What you are asked to do: Reproduce every one of the following entries word for word, omitting the pictures from your answer.

(Part of a data file)

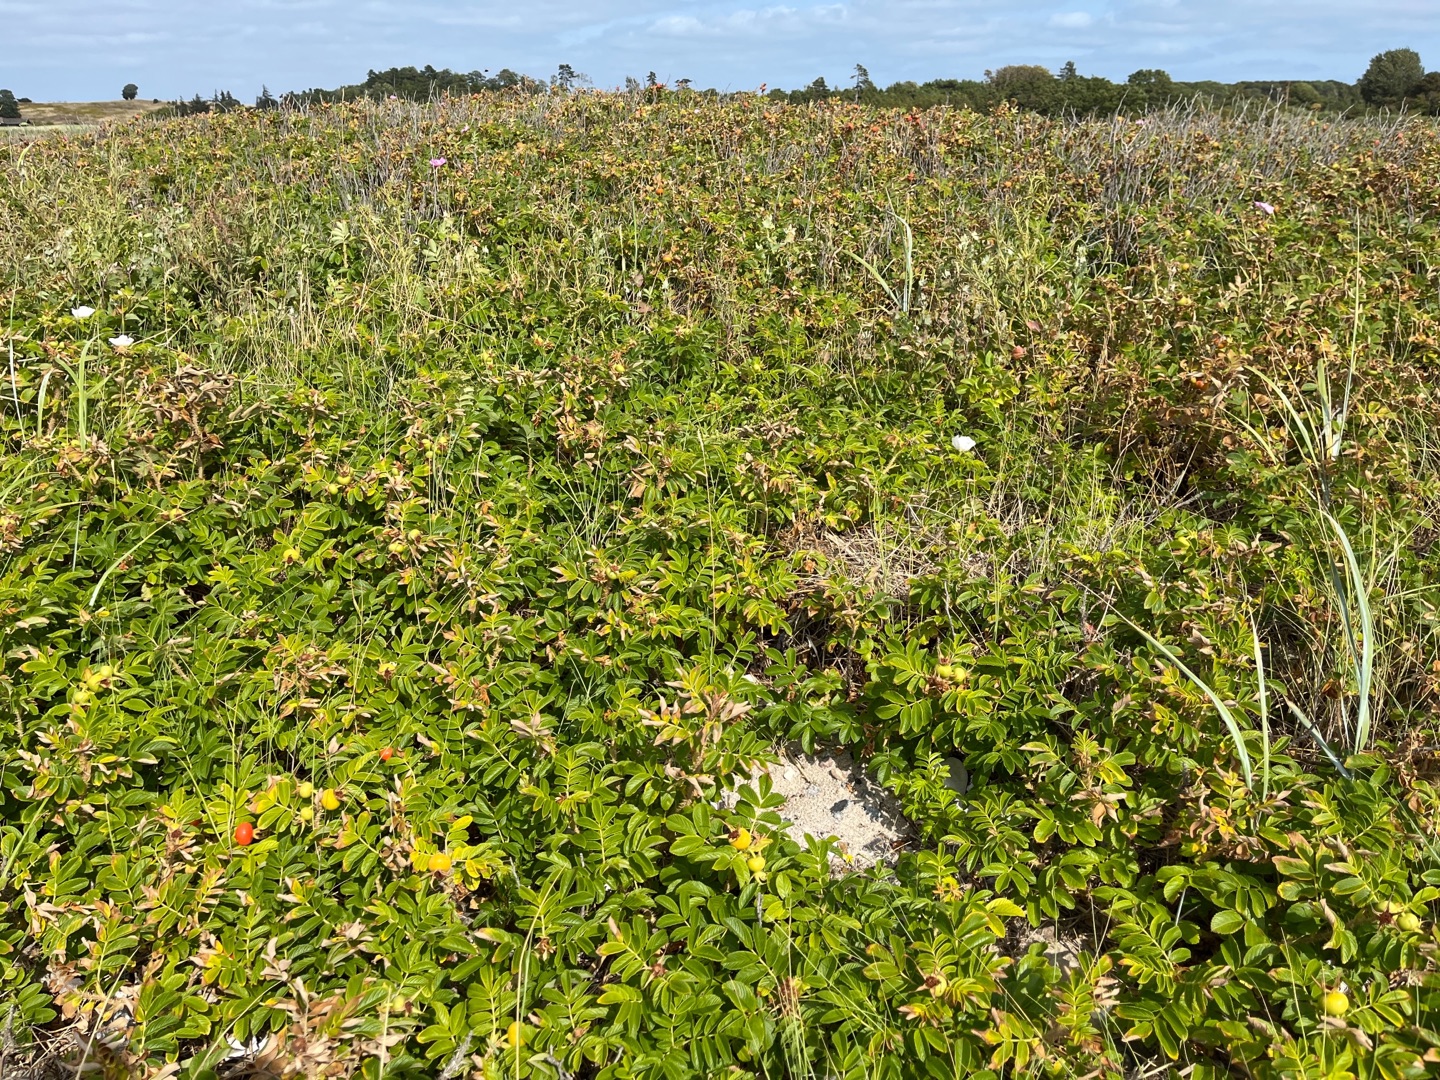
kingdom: Plantae
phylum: Tracheophyta
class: Magnoliopsida
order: Rosales
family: Rosaceae
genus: Rosa
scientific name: Rosa rugosa
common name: Rynket rose
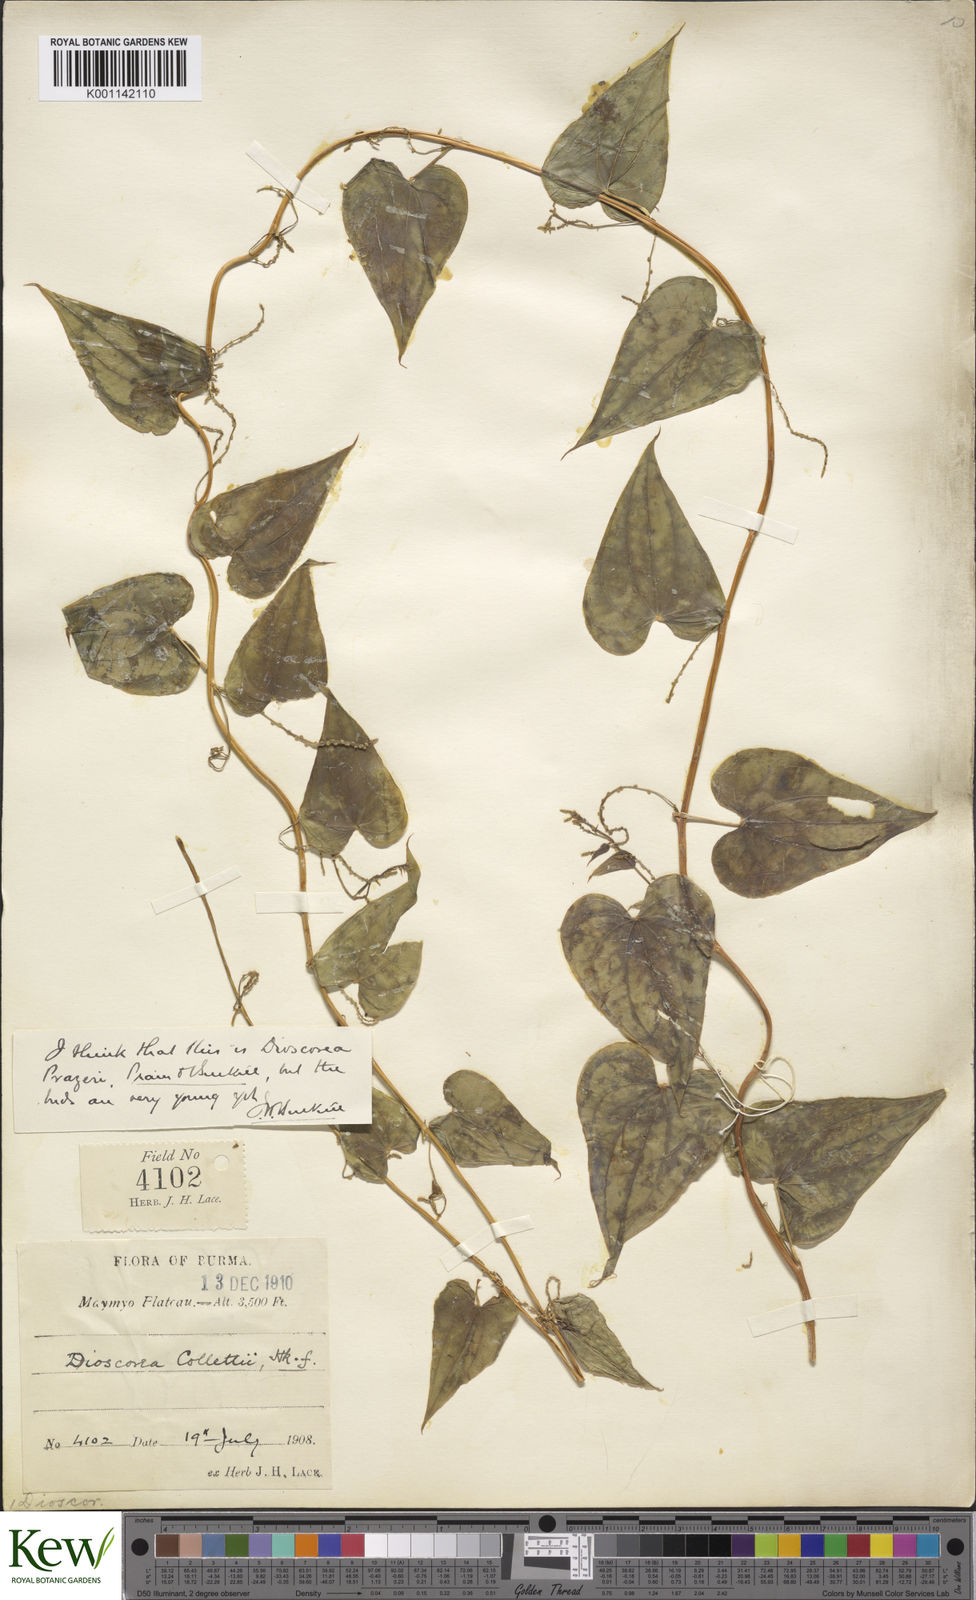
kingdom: Plantae
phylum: Tracheophyta
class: Liliopsida
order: Dioscoreales
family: Dioscoreaceae
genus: Dioscorea
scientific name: Dioscorea prazeri
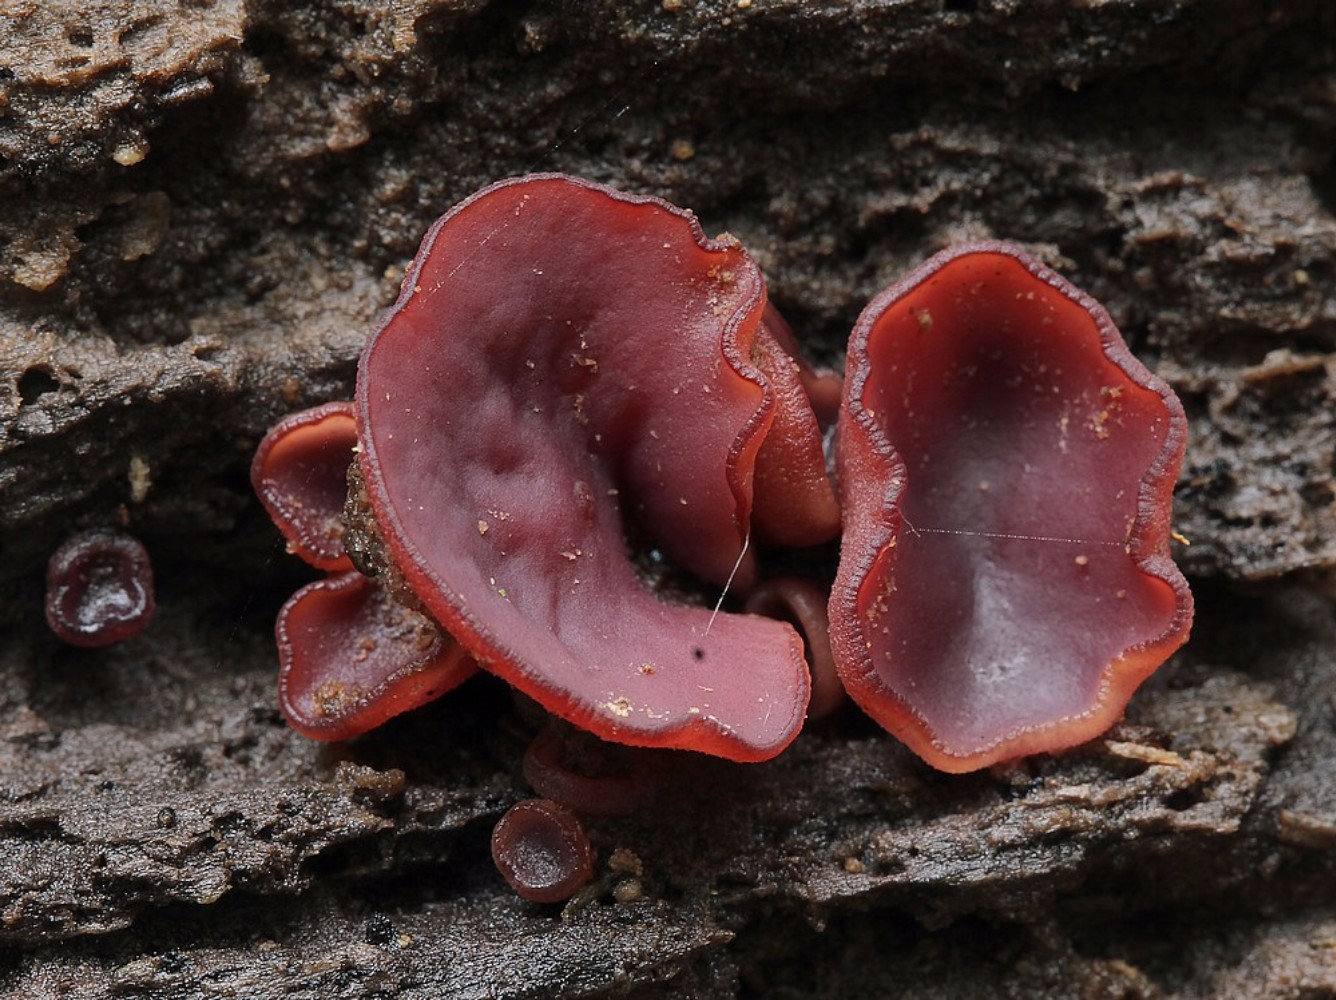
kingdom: Fungi
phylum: Ascomycota
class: Leotiomycetes
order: Helotiales
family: Gelatinodiscaceae
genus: Ascocoryne
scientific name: Ascocoryne cylichnium
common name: stor sejskive
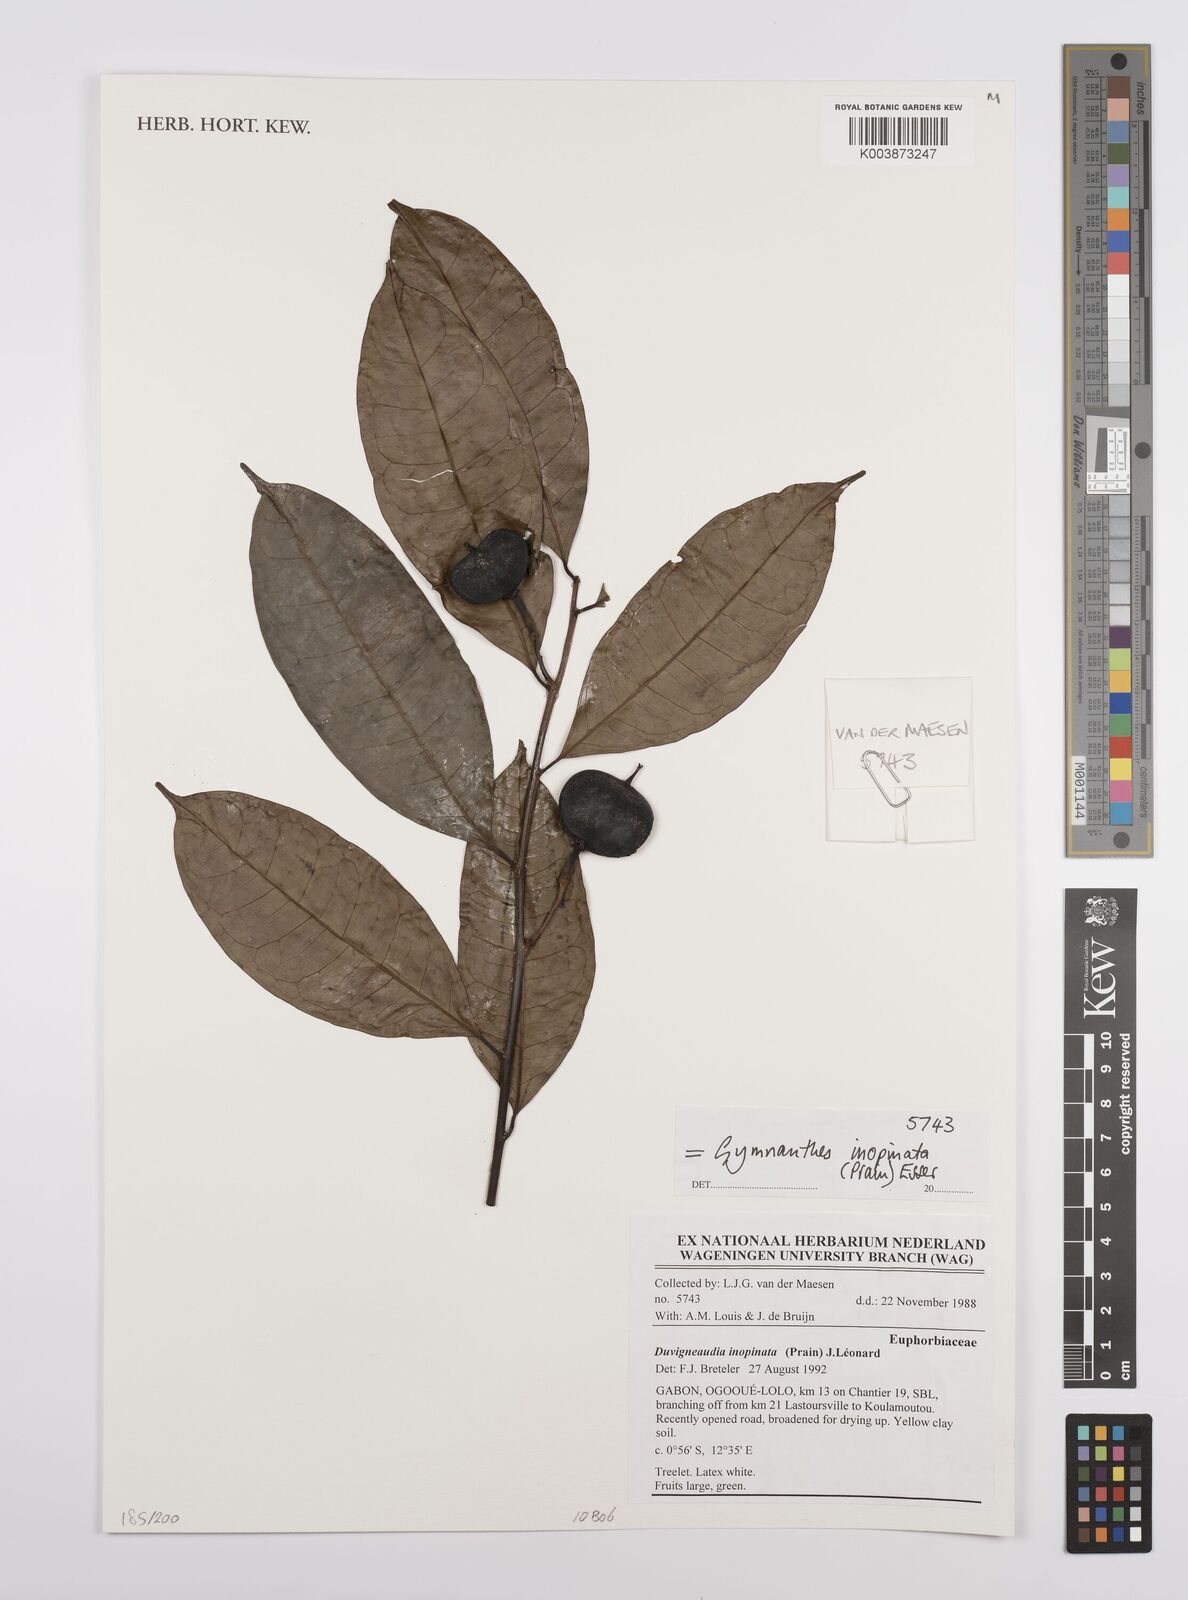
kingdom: Plantae
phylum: Tracheophyta
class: Magnoliopsida
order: Malpighiales
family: Euphorbiaceae
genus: Gymnanthes
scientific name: Gymnanthes inopinata
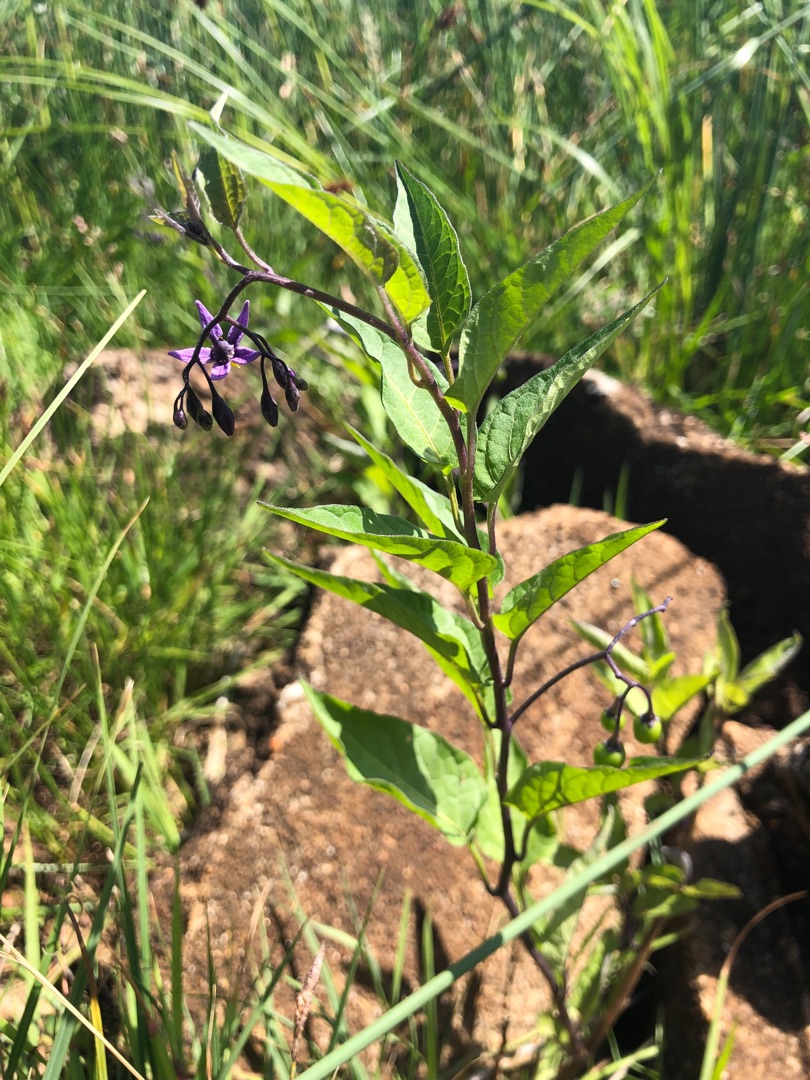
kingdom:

Result of this task:
kingdom: Plantae
phylum: Tracheophyta
class: Magnoliopsida
order: Rosales
family: Rosaceae
genus: Rosa
scientific name: Rosa rugosa
common name: Rynket rose
kingdom: Plantae
phylum: Tracheophyta
class: Liliopsida
order: Dioscoreales
family: Dioscoreaceae
genus: Dioscorea
scientific name: Dioscorea prazeri
kingdom: Fungi
phylum: Ascomycota
class: Leotiomycetes
order: Helotiales
family: Gelatinodiscaceae
genus: Ascocoryne
scientific name: Ascocoryne cylichnium
common name: stor sejskive
kingdom: Plantae
phylum: Tracheophyta
class: Magnoliopsida
order: Malpighiales
family: Euphorbiaceae
genus: Gymnanthes
scientific name: Gymnanthes inopinata
kingdom:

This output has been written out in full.